The diet was popularized in the mid 1970s when a gastroenterologist theorized that a diet similar to the one early humans had would improve a persons’ health. It is thought by those who advocate the diet that foods that were available during the evolution of humans are healthier than recently introduced ones, which include dairy and refined grains, since our digestive and metabolic systems were not designed for the latter group of foods, according to the Scandinavian Journal of Food and Nutrition.

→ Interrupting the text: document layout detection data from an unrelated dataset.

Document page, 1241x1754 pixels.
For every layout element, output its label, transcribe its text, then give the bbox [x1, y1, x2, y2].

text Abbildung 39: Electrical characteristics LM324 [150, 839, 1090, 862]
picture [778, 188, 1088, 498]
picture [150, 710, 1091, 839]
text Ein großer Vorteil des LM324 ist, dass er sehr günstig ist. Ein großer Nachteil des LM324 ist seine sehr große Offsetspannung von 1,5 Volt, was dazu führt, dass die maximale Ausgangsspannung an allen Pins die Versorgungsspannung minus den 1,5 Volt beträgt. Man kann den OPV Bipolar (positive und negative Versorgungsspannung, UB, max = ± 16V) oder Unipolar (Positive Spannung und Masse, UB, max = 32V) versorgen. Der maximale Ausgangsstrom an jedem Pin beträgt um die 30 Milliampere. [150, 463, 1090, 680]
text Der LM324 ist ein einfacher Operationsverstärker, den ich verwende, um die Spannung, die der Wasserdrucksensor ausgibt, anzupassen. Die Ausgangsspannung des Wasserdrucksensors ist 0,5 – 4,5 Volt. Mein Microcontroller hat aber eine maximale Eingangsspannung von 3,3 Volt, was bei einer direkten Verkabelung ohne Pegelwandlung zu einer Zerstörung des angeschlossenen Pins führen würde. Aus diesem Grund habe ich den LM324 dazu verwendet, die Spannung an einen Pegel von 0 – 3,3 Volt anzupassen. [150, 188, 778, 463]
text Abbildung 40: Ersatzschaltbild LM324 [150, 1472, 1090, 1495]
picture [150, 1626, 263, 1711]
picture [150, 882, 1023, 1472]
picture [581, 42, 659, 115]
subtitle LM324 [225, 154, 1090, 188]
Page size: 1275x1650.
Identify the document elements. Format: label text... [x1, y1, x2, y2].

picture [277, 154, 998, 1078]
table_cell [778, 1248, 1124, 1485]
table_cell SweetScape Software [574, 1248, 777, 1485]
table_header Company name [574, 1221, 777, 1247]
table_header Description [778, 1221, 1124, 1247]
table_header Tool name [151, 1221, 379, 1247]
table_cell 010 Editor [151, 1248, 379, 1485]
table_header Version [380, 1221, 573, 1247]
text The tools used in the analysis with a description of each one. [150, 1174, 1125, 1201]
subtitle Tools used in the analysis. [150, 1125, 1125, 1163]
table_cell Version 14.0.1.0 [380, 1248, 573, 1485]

The diet consists of meats, fish, eggs, vegetables, fruits and nuts. It eliminates dairy products, most grains and starches, salts, sugars, caffeine and legumes (which include peanuts). Processed foods have to go!

The necessary carbohydrates needed for energy come from the vegetables, and the body thrives off of unprocessed natural fats and oils from eggs, nuts and meats.

The calcium lost in the limitation of dairy consumption can be made up for with calcium supplements and foods like spinach, kale and almond and soy milk.

Ryan Payne, a 21-year-old industrial and systems engineering junior, says he follows the paleo diet as strictly as he can, but often will vary in levels of intensity so he can incorporate potatoes, rice, or quinoa to help with his workouts.

“With the paleo diet you’re going to be more into a heavy cardio workout plan. You’re going to be lean and strong in terms of your personal body weight and not get really huge by any means because of the energy you’re putting into your body,” he said.

Overall, Payne said he had never felt better since he began the diet.